Action-point Sonja: Answer on the issue that more flexibility in Ast_builder
to handle attributes sounds very good.
We've also discussed the impact at Jane Street. Carl has pointed out that there people most likely construct nodes with attributes manually, at the cost of stability.
We've briefly discussed the effort of our recent efforts to keep ppxlib
compatible with OCaml trunk
by one of us allocating time to ppxlib to add the new migrations on every compiler parsetree change. We predicted this to be a lot less work than it actually is for the following reason: Before OCaml 5.1.0
, all OCaml parsetree
changes we remember were syntax additions. Syntax additions are very easy to capture in our parsetree migrations. However, both for OCaml 5.1.0
and for OCaml 5.2.0
, several parsetree
changes are parsing changes, such as the "type constraint on let bindings" change or the "differentiate between applicative and generative functors" change or the "have the parsetree support functions with arity > 1 directly" change.

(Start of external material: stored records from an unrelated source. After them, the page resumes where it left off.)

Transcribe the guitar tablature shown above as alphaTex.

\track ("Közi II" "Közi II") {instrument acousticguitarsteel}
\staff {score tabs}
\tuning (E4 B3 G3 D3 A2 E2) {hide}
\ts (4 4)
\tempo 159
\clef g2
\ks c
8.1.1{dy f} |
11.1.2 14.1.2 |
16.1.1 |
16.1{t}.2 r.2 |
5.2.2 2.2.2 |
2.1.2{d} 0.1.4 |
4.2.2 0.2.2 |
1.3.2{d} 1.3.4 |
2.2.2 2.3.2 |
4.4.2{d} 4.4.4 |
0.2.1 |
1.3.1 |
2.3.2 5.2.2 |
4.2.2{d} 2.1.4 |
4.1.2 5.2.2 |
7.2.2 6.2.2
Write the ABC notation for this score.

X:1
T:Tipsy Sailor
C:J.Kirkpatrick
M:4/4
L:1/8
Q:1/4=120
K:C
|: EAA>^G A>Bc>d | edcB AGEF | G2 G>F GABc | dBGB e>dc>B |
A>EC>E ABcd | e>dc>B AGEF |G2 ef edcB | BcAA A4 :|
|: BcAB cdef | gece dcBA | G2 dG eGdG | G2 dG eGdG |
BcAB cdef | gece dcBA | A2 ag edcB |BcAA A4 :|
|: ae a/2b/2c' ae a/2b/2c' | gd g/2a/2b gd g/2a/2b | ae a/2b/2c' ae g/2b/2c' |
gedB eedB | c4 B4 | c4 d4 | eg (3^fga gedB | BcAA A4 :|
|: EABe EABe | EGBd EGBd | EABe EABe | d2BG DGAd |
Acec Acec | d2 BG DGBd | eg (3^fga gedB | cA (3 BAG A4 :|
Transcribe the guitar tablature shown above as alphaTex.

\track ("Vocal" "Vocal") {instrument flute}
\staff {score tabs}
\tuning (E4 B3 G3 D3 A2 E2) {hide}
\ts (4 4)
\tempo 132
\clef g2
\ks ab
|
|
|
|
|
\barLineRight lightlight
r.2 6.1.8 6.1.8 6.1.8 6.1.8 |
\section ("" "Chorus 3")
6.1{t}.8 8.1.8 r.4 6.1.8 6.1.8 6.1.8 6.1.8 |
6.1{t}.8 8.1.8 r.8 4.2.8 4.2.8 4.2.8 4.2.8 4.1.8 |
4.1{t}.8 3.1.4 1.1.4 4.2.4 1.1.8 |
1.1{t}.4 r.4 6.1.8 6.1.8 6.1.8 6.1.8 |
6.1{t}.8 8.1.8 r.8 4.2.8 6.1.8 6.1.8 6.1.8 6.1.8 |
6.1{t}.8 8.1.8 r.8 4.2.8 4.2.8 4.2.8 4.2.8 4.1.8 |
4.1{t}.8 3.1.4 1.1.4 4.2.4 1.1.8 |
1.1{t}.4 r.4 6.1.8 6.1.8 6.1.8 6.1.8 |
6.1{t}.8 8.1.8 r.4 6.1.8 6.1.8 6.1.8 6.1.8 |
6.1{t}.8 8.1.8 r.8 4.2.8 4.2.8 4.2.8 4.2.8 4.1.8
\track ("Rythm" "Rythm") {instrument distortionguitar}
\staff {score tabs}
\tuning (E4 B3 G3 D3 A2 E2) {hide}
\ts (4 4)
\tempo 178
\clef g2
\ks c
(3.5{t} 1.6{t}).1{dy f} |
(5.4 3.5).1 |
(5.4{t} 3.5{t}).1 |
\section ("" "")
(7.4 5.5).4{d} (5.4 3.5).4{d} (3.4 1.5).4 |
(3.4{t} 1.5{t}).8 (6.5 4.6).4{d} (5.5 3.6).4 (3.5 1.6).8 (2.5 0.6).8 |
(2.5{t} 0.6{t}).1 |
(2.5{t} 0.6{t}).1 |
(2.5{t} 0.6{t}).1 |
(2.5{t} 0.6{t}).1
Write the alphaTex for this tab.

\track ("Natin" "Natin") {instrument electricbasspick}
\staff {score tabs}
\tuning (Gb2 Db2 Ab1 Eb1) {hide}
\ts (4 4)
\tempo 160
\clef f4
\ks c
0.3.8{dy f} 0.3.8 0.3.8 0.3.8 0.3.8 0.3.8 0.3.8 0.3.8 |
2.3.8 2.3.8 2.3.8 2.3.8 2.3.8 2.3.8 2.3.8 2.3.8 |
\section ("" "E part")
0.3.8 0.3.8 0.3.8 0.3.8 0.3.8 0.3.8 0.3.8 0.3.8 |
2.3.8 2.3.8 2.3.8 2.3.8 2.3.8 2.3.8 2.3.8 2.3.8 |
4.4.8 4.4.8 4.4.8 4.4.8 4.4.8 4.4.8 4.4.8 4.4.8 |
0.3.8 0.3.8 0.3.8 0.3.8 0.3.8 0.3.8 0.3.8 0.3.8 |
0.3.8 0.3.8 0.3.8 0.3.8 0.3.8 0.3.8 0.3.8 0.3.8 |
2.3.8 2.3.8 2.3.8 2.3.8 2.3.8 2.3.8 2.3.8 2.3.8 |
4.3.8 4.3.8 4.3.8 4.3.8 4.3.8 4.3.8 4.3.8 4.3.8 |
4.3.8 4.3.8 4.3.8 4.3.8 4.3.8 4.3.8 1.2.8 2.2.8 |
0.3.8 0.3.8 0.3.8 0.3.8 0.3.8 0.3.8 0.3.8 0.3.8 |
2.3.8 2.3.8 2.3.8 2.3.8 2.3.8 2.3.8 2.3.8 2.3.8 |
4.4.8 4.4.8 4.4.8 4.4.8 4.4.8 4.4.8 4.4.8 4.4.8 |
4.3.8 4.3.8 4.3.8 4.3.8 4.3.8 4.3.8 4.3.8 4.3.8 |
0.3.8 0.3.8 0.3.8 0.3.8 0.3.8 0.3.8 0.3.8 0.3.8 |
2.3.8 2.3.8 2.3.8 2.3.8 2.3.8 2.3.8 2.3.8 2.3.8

Those changes need a lot of attention to detail to get the migrations right.. It just isn't viable for us to do a very deep context switch from our usual work to write the migrations for those OCaml parsetree changes right away when introduced in the compiler. So we need to find a way that one ppxlib maintainer can allocate time to upstreaming Astlib to the compiler. That would mean having ppxlib
contibuously co-installable with trunk
.
We've briefly discussed why the ppxlib driver performance is worse than one would expect, and in particular why ppxlib parsetree traversals seem to have much more performance overhead than merlin or compiler parsetree traversals. Was that better when PPX parsetree traversals were based on Ast_mapper
? The summary is: We don't know
We've also mentioned how the parsetree type is a pain in general due to being a mutual recursive type of ~20 types, but that's nothing we could change.